Four police officers and a civilian were killed when a bomb exploded in a southern city where guerrillas tried to assassinate the mayor with a car bomb two days earlier, authorities said.
The attacks came a week before US President George Bush is due to visit Colombia, Washington's closest ally in the region. Bogota has received more than $4 billion in aid from the US government since 2000 to fight rebels and the drug trade that makes Colombia the world's No. 1 cocaine producer.
Police thought they had deactivated the explosives found on Saturday in a duct at the Neiva city radio station but the bomb blew up as they were moving it.
"We are not sure why it exploded. Everything points to an accident," Defense Minister Juan Manuel Santos said on radio.
Four bomb experts were killed in their vehicle and a female bystander also died, police said.
Rebel attacks are less common since President Alvaro Uribe began an offensive to combat the Revolutionary Armed Forces of Colombia, or FARC, and the cocaine trade the rebels use to sustain Latin America's oldest guerrilla war.

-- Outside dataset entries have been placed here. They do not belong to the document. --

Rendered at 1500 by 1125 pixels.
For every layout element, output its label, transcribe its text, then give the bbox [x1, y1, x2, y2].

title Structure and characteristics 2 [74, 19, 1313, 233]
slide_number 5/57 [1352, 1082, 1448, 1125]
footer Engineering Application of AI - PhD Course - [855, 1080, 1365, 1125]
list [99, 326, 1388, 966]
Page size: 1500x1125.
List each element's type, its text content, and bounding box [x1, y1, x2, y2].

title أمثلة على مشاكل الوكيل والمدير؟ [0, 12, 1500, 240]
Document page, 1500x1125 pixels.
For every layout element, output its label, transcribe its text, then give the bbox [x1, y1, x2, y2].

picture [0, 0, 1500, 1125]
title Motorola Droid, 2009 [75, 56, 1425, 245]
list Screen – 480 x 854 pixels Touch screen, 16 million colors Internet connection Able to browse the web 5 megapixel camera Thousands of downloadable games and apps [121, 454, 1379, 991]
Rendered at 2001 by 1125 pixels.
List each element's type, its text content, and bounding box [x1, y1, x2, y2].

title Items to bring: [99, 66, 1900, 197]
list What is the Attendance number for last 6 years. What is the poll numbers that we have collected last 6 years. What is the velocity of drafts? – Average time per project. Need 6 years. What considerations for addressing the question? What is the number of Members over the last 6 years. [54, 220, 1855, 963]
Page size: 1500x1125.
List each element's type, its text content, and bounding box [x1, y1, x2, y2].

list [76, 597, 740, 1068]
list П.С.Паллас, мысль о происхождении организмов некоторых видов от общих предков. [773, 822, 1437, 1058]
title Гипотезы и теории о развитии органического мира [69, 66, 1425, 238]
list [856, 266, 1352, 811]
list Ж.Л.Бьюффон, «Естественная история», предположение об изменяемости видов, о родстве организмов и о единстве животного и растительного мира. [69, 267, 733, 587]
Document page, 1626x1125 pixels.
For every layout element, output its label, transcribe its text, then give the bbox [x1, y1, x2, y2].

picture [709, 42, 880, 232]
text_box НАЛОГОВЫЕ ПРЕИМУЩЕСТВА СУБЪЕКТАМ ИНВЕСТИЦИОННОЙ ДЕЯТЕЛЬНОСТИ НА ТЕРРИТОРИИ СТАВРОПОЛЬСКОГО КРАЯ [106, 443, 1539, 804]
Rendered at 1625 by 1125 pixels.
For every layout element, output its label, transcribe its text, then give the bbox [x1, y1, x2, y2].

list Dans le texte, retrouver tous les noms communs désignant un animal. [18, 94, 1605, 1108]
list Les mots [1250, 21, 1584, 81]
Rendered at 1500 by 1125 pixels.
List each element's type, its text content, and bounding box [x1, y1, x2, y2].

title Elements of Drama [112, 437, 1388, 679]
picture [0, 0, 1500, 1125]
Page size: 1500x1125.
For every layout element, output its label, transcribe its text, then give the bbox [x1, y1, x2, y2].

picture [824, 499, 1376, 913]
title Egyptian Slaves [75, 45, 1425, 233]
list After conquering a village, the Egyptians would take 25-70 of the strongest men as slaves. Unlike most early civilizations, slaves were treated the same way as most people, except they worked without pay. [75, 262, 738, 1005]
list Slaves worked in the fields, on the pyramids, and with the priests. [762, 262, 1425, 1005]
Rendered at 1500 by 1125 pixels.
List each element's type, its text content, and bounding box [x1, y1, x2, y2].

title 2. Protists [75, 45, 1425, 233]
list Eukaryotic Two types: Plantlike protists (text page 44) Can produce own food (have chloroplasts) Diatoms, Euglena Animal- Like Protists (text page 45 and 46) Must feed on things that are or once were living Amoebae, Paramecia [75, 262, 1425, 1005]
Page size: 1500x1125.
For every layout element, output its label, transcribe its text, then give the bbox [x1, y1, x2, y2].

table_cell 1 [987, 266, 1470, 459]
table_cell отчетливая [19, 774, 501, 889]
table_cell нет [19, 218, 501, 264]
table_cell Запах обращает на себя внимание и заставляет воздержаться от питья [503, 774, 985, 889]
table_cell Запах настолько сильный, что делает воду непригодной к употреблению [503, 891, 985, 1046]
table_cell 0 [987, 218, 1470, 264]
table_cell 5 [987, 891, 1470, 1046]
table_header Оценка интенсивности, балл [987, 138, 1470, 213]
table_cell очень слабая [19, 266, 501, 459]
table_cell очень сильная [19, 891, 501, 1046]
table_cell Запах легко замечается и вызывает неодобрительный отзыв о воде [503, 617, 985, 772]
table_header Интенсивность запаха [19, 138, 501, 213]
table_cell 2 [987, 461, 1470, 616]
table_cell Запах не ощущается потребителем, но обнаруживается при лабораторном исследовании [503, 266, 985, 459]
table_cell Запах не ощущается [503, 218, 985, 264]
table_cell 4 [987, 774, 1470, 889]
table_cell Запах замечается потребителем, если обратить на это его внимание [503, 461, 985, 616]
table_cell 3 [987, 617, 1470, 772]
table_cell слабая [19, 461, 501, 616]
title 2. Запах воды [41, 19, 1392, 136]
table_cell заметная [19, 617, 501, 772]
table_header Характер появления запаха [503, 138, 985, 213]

But FARC, Colombia's largest rebel group, remains a potent force in rural areas and often targets local authorities for kidnapping or assassination.
Mayor Cielo Gonzalez, who has been threatened by FARC before, escaped Thursday's attack when one of her bodyguards had the suspicious vehicle towed away. Ten people were wounded when the car exploded shortly afterwards.
Guerrillas had fired a grenade at the mayor's house in 2003 and her father survived an assassination attempt two years later.
"We can't go running away. We are going to stay here and reinforce my security," Gonzalez said. "This is a risk we have to take."
Neiva, about 250 kilometres south of Bogota, and the surrounding areas are a corridor for drug traffic from neighbouring provinces that have been the focus of the US-funded operations. FARC's Teofilo Forero command, one of its more experienced fronts, is active in the area.